Economic growth, which stood at more than 14 percent in 2012, fell to just under 4 percent in 2019, according to the World Bank. It is expected to shrink by 5 percent this year.
Afghanistan’s poverty rate has worsened noticeably, rising to 72 percent in 2020, up from 55 percent a year before. Meanwhile, unemployment has surged to nearly 40 percent in 2020, up from around 24 percent in 2019. Observers warn that the dire economic conditions in Afghanistan could be aggravated by reductions in foreign aid.
International development aid to Afghanistan dropped from a high of $6.7 billion in 2011 to $4.2 billion in 2019, according to the World Bank. In November, donors further cut aid, pledging some $3.3 billion in civilian assistance for 2021.
As Afghanistan’s largest foreign donor, the United States has pledged to continue funding the government and the country’s 300,000-strong national army and police force. But foreign assistance to vital aid programs has been shrinking, rights groups say.

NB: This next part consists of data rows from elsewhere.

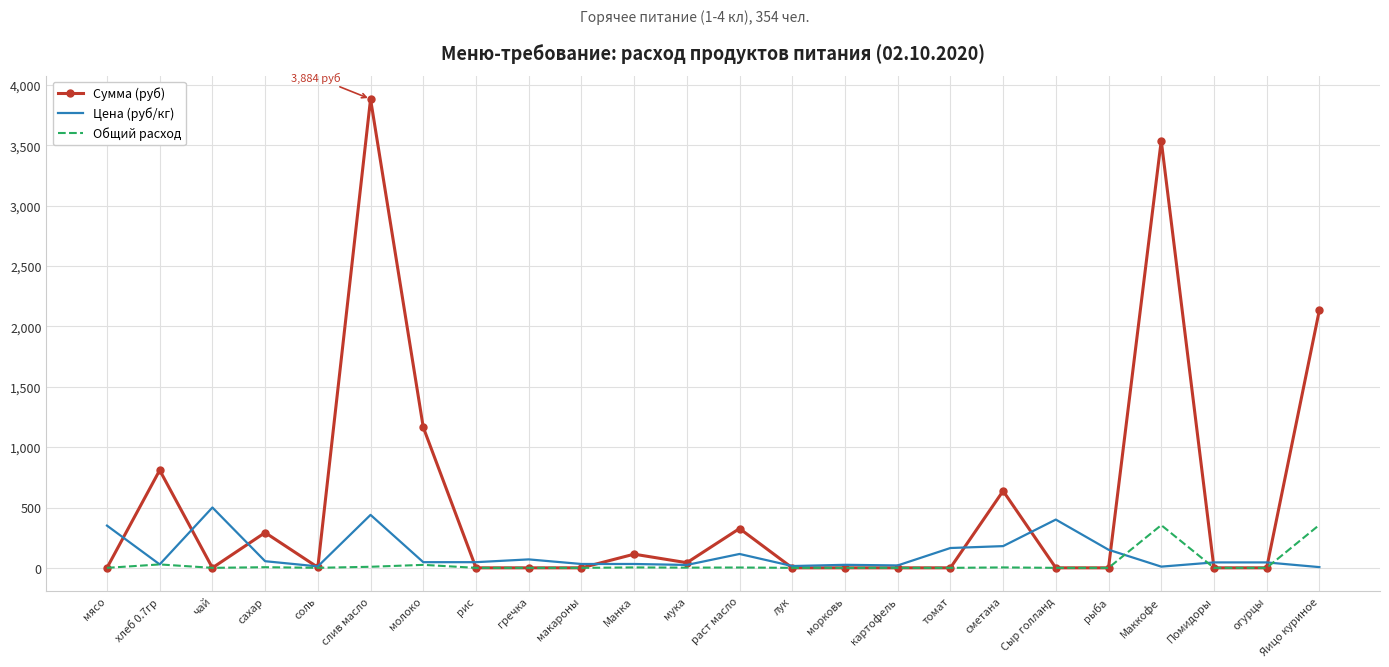

What is the difference between the maximum and minimum values in the Сумма (руб) series?

3884.2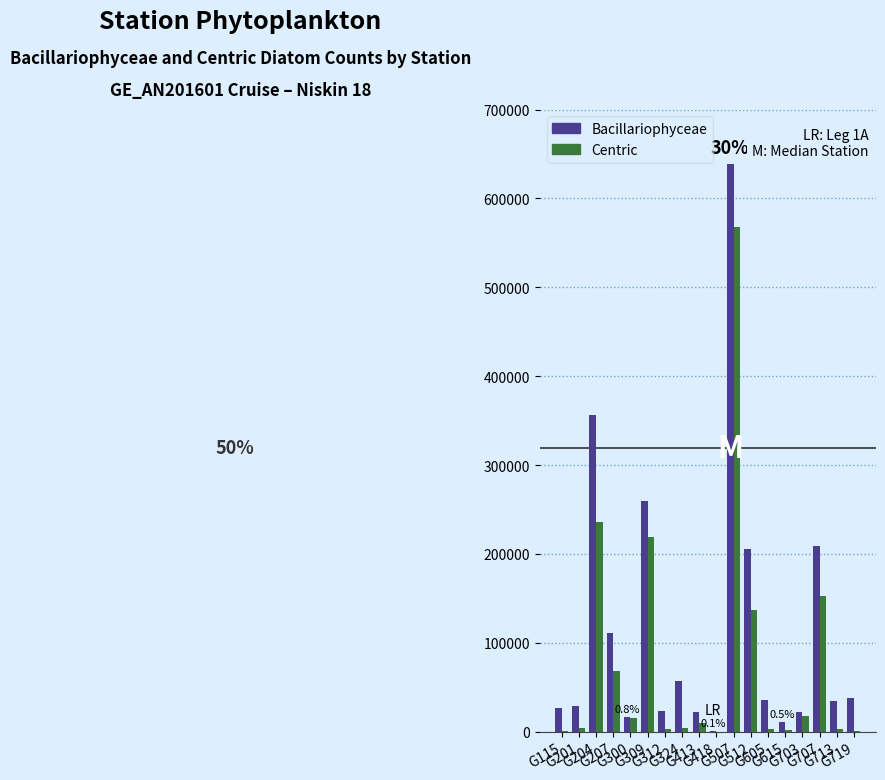

At which category is the sum across all series the highest?

G507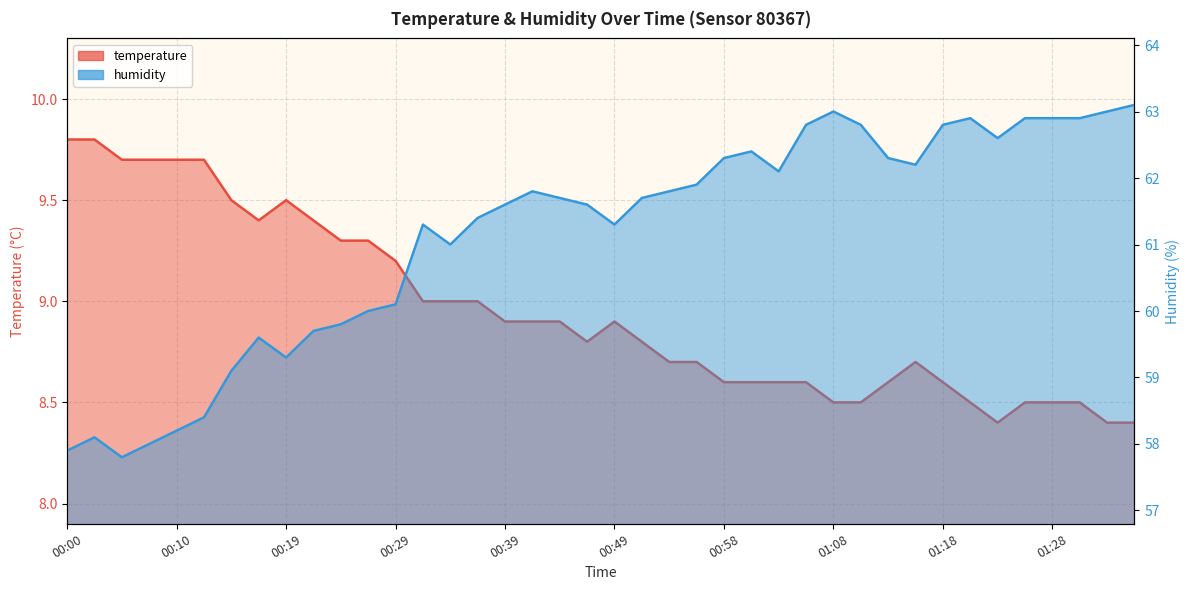

In temperature, how many points are lower than both neighbors (excluding endpoints)?

3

“We have already seen that as troops have drawn down in Afghanistan there has been declining engagement by troop-contributing nations and that has often — not always but often –translated into, or at least correlated with, reductions in aid as well,” says Heather Barr, the interim co-director of the Women’s Rights Division at Human Rights Watch (HRW).
As an example, Barr cites women’s access to health care, a sector that has seen significant progress since 2001. But she says declining funds have directly affected women’s access to and quality of care. Rights groups say Afghanistan needs more aid, not less, following the international military withdrawal. Many Afghans fear the pullout will escalate military hostilities, undermining human rights gains and exacerbating the country’s humanitarian crisis.
Some 14 million Afghans face food insecurity and malnutrition, according to the UN. Tens of thousands of people have been displaced in the past year. Meanwhile, a record number of undocumented Afghan migrants — nearly 870,000 — returned mainly from Iran in 2020.